6    weights = tf.where(tf.equal(y_true, 1.0), 4.0, 1.0)
7
8    element_loss = tf.keras.backend.binary_crossentropy(y_true, y_pred)
9    weighted_loss = element_loss * weights
10
11    return tf.reduce_mean(weighted_loss)
12
13
14model = tf.keras.Sequential([
15    tf.keras.layers.Input(shape=(4,)),
16    tf.keras.layers.Dense(8, activation="relu"),
17    tf.keras.layers.Dense(1, activation="sigmoid")
18])
19
20model.compile(optimizer="adam", loss=weighted_binary_crossentropy)

The important part is that binary_crossentropy returns element-wise values before the final reduction. If you reduce too early, the weights can no longer be applied per element.

Passing Explicit Weight Tensors

Sometimes the weights are not derivable from y_true alone. In that case, include them in the targets or build a custom training step.

A common trick is to pack both labels and weights into y_true:

python

1import tensorflow as tf
2
3
4def packed_weighted_mse(y_true_and_weight, y_pred):
5    y_true = y_true_and_weight[:, :1]
6    weights = y_true_and_weight[:, 1:2]
7
8    squared_error = tf.square(y_true - y_pred)
9    return tf.reduce_mean(squared_error * weights)

This approach works, but it should be documented clearly because the target tensor now carries more than labels.
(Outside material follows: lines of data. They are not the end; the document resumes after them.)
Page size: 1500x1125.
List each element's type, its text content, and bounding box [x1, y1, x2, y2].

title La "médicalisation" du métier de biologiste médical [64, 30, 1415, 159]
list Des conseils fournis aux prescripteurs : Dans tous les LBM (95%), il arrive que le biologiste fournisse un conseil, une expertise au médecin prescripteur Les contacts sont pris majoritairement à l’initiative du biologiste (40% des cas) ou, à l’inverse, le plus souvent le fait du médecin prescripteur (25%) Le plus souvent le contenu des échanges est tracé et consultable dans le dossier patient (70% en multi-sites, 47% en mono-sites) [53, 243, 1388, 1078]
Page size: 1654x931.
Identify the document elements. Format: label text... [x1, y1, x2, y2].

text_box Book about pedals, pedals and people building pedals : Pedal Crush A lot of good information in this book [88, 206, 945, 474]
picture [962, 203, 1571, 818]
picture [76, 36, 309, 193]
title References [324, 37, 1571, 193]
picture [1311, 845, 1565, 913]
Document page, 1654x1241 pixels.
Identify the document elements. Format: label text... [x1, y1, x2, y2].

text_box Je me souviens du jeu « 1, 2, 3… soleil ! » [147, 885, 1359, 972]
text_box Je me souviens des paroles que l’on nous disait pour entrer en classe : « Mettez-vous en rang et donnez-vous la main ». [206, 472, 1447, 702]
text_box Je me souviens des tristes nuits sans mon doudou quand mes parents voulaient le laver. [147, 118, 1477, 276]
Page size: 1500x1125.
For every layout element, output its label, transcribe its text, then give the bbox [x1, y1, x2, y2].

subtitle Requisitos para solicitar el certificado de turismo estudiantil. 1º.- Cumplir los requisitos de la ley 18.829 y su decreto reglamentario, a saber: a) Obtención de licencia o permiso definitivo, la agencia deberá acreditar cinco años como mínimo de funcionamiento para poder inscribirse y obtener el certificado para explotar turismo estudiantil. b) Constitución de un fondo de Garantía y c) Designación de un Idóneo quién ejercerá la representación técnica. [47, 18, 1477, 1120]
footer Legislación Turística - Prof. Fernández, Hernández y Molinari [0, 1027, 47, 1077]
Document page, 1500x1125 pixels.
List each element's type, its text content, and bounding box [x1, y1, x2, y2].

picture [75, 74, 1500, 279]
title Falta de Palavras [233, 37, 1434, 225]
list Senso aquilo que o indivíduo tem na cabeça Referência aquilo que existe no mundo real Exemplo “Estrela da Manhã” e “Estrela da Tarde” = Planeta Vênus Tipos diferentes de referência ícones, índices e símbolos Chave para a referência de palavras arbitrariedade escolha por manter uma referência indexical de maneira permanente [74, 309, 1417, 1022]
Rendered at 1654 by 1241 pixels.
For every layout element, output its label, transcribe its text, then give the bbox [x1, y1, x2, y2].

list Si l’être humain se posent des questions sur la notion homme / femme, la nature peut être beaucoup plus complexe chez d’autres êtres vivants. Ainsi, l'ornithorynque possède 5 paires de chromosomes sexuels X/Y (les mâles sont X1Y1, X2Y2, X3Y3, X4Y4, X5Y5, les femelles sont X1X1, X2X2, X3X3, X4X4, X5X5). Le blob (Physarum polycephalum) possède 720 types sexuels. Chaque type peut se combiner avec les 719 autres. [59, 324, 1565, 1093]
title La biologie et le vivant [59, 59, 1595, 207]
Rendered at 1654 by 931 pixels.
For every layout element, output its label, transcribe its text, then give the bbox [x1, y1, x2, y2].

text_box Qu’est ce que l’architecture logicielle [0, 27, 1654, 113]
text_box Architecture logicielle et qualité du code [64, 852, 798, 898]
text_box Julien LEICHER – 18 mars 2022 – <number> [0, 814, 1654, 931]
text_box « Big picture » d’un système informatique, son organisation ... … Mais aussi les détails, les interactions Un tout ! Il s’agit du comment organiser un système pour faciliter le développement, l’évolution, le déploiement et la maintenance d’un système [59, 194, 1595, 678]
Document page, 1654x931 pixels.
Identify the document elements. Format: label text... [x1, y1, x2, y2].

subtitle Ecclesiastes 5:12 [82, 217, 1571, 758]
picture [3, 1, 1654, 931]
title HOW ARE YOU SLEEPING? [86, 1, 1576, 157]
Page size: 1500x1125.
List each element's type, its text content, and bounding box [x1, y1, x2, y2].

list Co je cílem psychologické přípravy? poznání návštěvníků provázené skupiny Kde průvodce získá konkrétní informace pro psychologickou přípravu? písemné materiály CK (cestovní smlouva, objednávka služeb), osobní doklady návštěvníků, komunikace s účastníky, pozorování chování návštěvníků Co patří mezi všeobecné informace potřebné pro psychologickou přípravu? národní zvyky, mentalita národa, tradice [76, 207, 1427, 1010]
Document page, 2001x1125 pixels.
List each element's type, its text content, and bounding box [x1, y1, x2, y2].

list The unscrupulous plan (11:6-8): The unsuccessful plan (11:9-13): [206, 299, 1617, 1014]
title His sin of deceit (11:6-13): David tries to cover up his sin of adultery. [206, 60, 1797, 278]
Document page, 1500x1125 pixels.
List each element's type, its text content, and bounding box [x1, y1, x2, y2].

Shape Compatibility Matters

Most weighting bugs are shape bugs. The weight tensor must broadcast the way you intend.

Examples:

sample-level weights often have shape (batch,)
element-wise weights may need shape (batch, features)
segmentation weights may need shape (batch, height, width, channels) or a compatible broadcast pattern

If the shapes broadcast incorrectly, the code may run without raising an error while still weighting the wrong elements.

Use tf.shape, print small batches, and test on toy data before starting a long training run.

When Built-In Weighting Is Better

Before writing a custom loss, ask whether built-in features already solve the problem:

'class_weight for class imbalance in supported classification setups'
'sample_weight for per-example weighting'
masking for padded sequence positions

A custom loss is best when the weighting logic truly belongs inside the loss tensor itself.

Common Pitfalls

Reducing the loss to a scalar before applying element weights.
Confusing class weights, sample weights, and element-wise weights.
Letting tensor broadcasting silently apply weights in the wrong shape.
Packing labels and weights together without documenting the target format.
Debugging on full training runs instead of validating the weighted loss on a tiny batch first.

Summary

Use a custom Keras loss when you need weights at the element level, not just per sample.
Compute the unreduced loss first, then multiply by weights, then reduce.
Make sure the weight tensor shape matches or broadcasts exactly as intended.
Prefer built-in sample_weight or class_weight when they already match the use case.
Test the loss on small tensors before trusting it in a full training job.